In Italy, there are no special programs for support of young investigators interested in anesthesiologic experimental or clinical research. Limited grants from the national or international scientific societies are available. In Italy, the following institutions provide financial support or control for research at the national level: Centro Nazionale Ricerche (the National Research Center), the National Institutes of Health (Istituto Superiore di Sanità). These institutions do not provide direct financial support but organize research and its control. The Agenzia Italiana del Farmaco (Italian Agency for Drugs, similar to the US Food and Drug Administration), whose role is one of control, but the agency also gives additional financial support to research for specific research topics. The government through the Ministero dell'Istruzione, dell'Universita' e della Ricerca (Italian Ministry of Education, University and Research), which provides direct financial support and control. In Italy, there is no established unique system to support young researchers and investigators.

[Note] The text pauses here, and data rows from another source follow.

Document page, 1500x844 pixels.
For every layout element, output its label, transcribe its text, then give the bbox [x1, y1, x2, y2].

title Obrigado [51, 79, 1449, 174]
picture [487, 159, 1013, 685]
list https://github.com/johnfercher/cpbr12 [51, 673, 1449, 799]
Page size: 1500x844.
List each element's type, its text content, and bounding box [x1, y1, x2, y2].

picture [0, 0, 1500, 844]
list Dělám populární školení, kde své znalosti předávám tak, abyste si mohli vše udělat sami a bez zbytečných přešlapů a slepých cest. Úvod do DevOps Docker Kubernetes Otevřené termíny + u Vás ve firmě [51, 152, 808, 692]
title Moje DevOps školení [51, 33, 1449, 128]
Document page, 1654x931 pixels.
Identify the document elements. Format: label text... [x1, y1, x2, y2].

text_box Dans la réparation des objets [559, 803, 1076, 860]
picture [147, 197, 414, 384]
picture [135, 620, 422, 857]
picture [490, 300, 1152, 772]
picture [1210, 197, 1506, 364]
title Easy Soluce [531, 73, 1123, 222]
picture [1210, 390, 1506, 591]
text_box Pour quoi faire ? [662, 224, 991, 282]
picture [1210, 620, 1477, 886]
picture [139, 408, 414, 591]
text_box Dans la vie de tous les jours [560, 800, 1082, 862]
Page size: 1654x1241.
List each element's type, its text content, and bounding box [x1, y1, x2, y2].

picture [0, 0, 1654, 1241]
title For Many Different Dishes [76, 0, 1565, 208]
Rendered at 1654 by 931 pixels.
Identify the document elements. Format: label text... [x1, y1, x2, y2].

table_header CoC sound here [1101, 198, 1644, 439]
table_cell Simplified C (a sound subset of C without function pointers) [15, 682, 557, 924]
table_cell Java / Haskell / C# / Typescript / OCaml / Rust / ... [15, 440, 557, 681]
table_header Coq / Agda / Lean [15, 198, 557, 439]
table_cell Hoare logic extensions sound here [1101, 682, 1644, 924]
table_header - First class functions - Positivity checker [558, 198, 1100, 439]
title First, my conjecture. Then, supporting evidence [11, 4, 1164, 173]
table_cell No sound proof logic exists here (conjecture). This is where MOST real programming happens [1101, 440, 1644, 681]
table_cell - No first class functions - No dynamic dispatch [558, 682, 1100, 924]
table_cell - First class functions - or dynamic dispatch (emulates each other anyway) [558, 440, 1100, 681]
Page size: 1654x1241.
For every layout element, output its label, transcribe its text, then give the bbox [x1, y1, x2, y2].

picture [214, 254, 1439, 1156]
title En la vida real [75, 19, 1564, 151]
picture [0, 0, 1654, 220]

Other European countries have established or are in the process of building up support programs for young investigators. On a national and international basis, anesthesia has to compete with all other fields of science. Collaborating with other disciplines and establishing research networks is more important than ever for obtaining funding in this highly competitive environment. Individual support is necessary, but the most promising approach for success is to identify cutting-edge topics and collaborate with other researchers, not only nationwide but internationally. The task of all national anesthesia societies in Europe is to encourage young researchers, provide an adequate environment for research, and strengthen and collaborate efforts within Europe. Until now, each European country has followed its own strategy, depending on financial and institutional resources. This is the situation in which the ESA tries to step in to encourage and support young researchers by offering a European platform for research, education, and communication. This is a tremendous task considering the different structural, organizational, and professional backgrounds of the 46 countries represented in the ESA.